Enfin, l’environnement régional. Vu d’Australie, la France est souvent perçue comme la dernière des puissances coloniales, et les images de 2024 n’auront rien fait pour démentir cette impression. Bien sûr, il y a derrière cette présentation beaucoup de propagande (souvent inconsciente, d’ailleurs), mais il y a aussi une réalité : celle de la « Franconésie ». Il importe donc de travailler à la fois sur cette réalité, en comprenant que la Nouvelle-Calédonie pourrait être à la fois davantage française et davantage océanienne, pourvu qu’elle comprenne enfin comment articuler ces deux dimensions ; mais aussi sur sa perception, en présentant une alternative au « narratif » décolonialiste (qui est d’ailleurs aujourd’hui très daté et ne comprend pas que le monde de 2025 n’est plus celui de la conférence de Bandung en 1955).

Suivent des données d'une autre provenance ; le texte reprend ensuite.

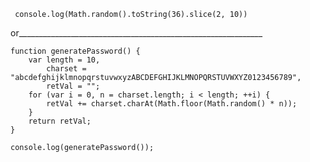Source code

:      console.log(Math.random().toString(36).slice(2, 10))
     
or_____________________________________________________________

    function generatePassword() {
        var length = 10,
            charset = "abcdefghijklmnopqrstuvwxyzABCDEFGHIJKLMNOPQRSTUVWXYZ0123456789",
            retVal = "";
        for (var i = 0, n = charset.length; i < length; ++i) {
            retVal += charset.charAt(Math.floor(Math.random() * n));
        }
        return retVal;
    }

    console.log(generatePassword());
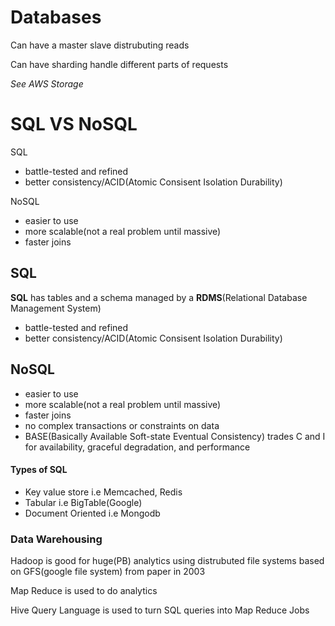 # Databases

Can have a master slave distrubuting reads

Can have sharding handle different parts of requests

*See AWS Storage*

# SQL VS NoSQL

SQL

- battle-tested and refined
- better consistency/ACID(Atomic Consisent Isolation Durability)

NoSQL

- easier to use
- more scalable(not a real problem until massive)
- faster joins

## SQL

**SQL** has tables and a schema managed by a **RDMS**(Relational Database Management System)

- battle-tested and refined
- better consistency/ACID(Atomic Consisent Isolation Durability)

## NoSQL

- easier to use
- more scalable(not a real problem until massive)
- faster joins
- no complex transactions or constraints on data
- BASE(Basically Available Soft-state Eventual Consistency) trades C and I for availability, graceful degradation, and performance

#### Types of SQL

- Key value store i.e Memcached, Redis
- Tabular i.e BigTable(Google)
- Document Oriented i.e Mongodb

### Data Warehousing

Hadoop is good for huge(PB) analytics using distrubuted file systems based on GFS(google file system) from paper in 2003 

Map Reduce is used to do analytics

Hive Query Language is used to turn SQL queries into Map Reduce Jobs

Alors, certes, les gouvernements comptent aussi : il ne s’agit pas de dire qu’il convient de n’accorder aucune importance aux soubresauts de la vie politique, locale ou nationale. En revanche, il importe de se convaincre que celle-ci n’est pas l’essentiel. Des gouvernements calédoniens, des Premiers ministres, des ministres de l’Outre-mer, il y en a eu et il y en aura encore beaucoup. L’essentiel ne se joue pas là ; c’est à beaucoup plus long terme qu’il nous faut réfléchir et travailler, si nous voulons espérer que la Nouvelle-Calédonie reste française et puisse prospérer en tant que telle.
[1] Port-de-France est l’ancien nom de Nouméa.